Across MDCs, however, the portion paid compared to the portion charged by the provider generated a linear relationship. This means that Medicare pays similar amounts to the providers regardless of the organ system.
When analyzing DRG codes, joint replacement of the lower part of the body made up the largest total cost to Medicare. of the top 10, most of the DRGs had a similar paid/charge ratio. This illustated that Medicare payments seem to be consistent across the top expenditures.

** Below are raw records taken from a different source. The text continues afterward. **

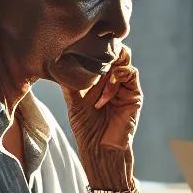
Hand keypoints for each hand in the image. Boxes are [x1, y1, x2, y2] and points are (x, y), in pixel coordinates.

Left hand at [65, 45, 140, 190]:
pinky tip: (108, 88)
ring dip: (111, 65)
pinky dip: (119, 76)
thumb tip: (58, 62)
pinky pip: (131, 74)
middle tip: (96, 52)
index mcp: (99, 81)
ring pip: (125, 60)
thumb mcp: (73, 102)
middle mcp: (113, 81)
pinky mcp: (134, 94)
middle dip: (107, 50)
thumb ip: (69, 83)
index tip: (85, 44)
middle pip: (116, 53)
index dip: (97, 48)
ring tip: (100, 78)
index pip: (101, 56)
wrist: (100, 148)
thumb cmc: (86, 129)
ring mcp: (125, 87)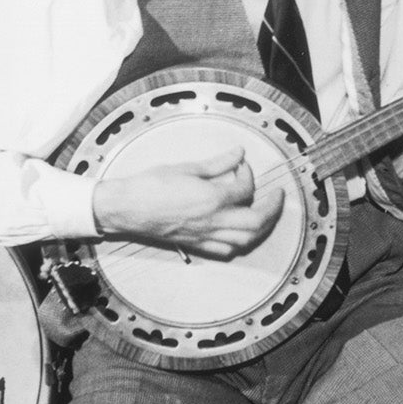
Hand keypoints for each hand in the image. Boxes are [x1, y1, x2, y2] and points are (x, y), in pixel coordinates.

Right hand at [91, 145, 285, 257]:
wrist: (125, 208)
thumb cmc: (150, 185)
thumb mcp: (186, 168)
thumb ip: (217, 163)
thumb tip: (239, 153)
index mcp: (211, 199)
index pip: (245, 188)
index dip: (248, 174)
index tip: (242, 165)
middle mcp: (211, 221)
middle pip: (256, 221)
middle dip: (273, 208)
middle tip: (278, 195)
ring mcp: (203, 235)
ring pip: (245, 240)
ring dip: (262, 228)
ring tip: (267, 214)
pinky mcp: (194, 244)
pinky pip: (225, 250)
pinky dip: (240, 243)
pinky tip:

We see a disproportionate share of total amount billed to Medicare attributed to the Circulatory system. 10 diagnoses within this MDC account for half of the amount billed to Medicare under this MDC. Additionally, there is a wide array of average charges within the most expensive DRG, 291 - Heart Failure.
As shared in the previous section, the MDC level analysis gives us the best glimpse at Providers that charge more for a given DRG as well as allows the researcher to group the charges in a logical way. The Circulatory MDC accounts for a quarter of all bills to Medicare with a few procedures making up the majority. It would be worth investigating why some providers charge more (it’s possible that the better institutions get the trickier cases) as well as how the government can target preventative measures to reduce the burden on the government long term.